GIVEN PROBLEM 1: Can you shorten the paragraph that begins "Chiesa news" in the post on the Holy Patrons of Europe while keeping its main facts?
GIVEN PROBLEM 2: Would you print the post on the Holy Patrons of Europe word for word, from "Jan van Eyck" up to and including "exhibition are above."?

EXTRACT TO READ:
>> Begin
Tuesday, October 20, 2009

Holy Patrons of Europe

Jan van Eyck 1395-1441
Le stigmate di San Francesco. The stigmata of St Francis, 1432
Oil on board 28 x 33 cm
Galleria Sabauda, Torino

Michelangelo Merisi called Caravaggio ca.1571-1610
San Giovanni Battista/ St. John the Baptist in the desert , 1606
Oil on canvas, 94 x 135 cm
Galleria Corsini, Roma

Chiesa news . reports on a new exhibition in Rome entitled Power and grace. The holy patrons of Europe.

Two of the paintings from the exhibition are above.
>> End
DATA ENTRIES:
>> Begin
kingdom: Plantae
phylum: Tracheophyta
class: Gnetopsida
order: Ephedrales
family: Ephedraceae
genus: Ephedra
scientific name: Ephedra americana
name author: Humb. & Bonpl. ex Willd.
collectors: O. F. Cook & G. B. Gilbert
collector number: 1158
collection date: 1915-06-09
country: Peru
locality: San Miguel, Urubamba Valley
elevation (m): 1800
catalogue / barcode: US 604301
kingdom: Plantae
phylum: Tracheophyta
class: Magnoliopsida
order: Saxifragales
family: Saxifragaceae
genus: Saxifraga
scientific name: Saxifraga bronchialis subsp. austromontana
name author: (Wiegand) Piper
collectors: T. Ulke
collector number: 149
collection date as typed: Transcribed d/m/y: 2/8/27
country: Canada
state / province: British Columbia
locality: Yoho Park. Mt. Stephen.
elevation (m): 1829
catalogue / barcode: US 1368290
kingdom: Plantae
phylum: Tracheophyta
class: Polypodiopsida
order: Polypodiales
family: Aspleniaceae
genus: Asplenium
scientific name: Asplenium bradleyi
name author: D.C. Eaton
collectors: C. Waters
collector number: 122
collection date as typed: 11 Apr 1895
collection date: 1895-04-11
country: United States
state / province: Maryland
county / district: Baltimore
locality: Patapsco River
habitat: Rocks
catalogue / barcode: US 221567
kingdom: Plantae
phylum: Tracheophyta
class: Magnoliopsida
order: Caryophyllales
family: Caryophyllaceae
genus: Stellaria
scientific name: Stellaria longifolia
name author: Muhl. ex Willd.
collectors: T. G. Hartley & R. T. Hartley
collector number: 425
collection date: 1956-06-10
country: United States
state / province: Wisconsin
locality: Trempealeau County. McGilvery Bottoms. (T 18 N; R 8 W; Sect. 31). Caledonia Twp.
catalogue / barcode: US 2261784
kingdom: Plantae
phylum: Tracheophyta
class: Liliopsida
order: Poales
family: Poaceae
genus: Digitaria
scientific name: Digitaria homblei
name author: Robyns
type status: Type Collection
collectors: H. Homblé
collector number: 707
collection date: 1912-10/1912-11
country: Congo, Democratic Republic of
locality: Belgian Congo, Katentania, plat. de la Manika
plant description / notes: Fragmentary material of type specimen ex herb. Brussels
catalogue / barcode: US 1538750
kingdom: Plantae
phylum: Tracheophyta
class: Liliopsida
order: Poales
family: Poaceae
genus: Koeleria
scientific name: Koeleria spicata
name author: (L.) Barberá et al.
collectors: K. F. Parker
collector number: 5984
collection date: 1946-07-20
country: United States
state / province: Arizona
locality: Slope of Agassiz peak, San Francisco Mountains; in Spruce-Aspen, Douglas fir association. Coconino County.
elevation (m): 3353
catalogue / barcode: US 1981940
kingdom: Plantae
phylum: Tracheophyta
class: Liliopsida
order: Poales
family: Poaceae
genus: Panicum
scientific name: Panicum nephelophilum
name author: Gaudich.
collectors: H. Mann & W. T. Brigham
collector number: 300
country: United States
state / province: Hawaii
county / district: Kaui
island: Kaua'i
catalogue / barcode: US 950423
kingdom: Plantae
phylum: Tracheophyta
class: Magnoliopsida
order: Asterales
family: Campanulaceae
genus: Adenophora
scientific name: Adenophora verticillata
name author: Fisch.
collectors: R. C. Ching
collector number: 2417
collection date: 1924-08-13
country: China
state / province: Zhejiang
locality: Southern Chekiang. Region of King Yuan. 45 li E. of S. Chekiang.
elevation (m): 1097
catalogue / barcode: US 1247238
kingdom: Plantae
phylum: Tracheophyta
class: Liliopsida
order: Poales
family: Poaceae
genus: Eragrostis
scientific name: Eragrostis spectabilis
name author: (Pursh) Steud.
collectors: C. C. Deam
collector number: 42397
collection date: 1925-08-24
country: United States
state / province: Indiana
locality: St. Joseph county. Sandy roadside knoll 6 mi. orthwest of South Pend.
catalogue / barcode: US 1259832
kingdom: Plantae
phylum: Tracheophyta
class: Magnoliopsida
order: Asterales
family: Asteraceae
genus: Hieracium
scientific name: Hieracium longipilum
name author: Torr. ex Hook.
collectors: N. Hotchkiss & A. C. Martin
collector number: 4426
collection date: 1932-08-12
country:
>> End
RESPONSE 1: Chiesa news covers a new Rome exhibition, Power and grace. The holy patrons of Europe.

RESPONSE 2:
Jan van Eyck 1395-1441
Le stigmate di San Francesco. The stigmata of St Francis, 1432
Oil on board 28 x 33 cm
Galleria Sabauda, Torino

Michelangelo Merisi called Caravaggio ca.1571-1610
San Giovanni Battista/ St. John the Baptist in the desert , 1606
Oil on canvas, 94 x 135 cm
Galleria Corsini, Roma

Chiesa news . reports on a new exhibition in Rome entitled Power and grace. The holy patrons of Europe.

Two of the paintings from the exhibition are above.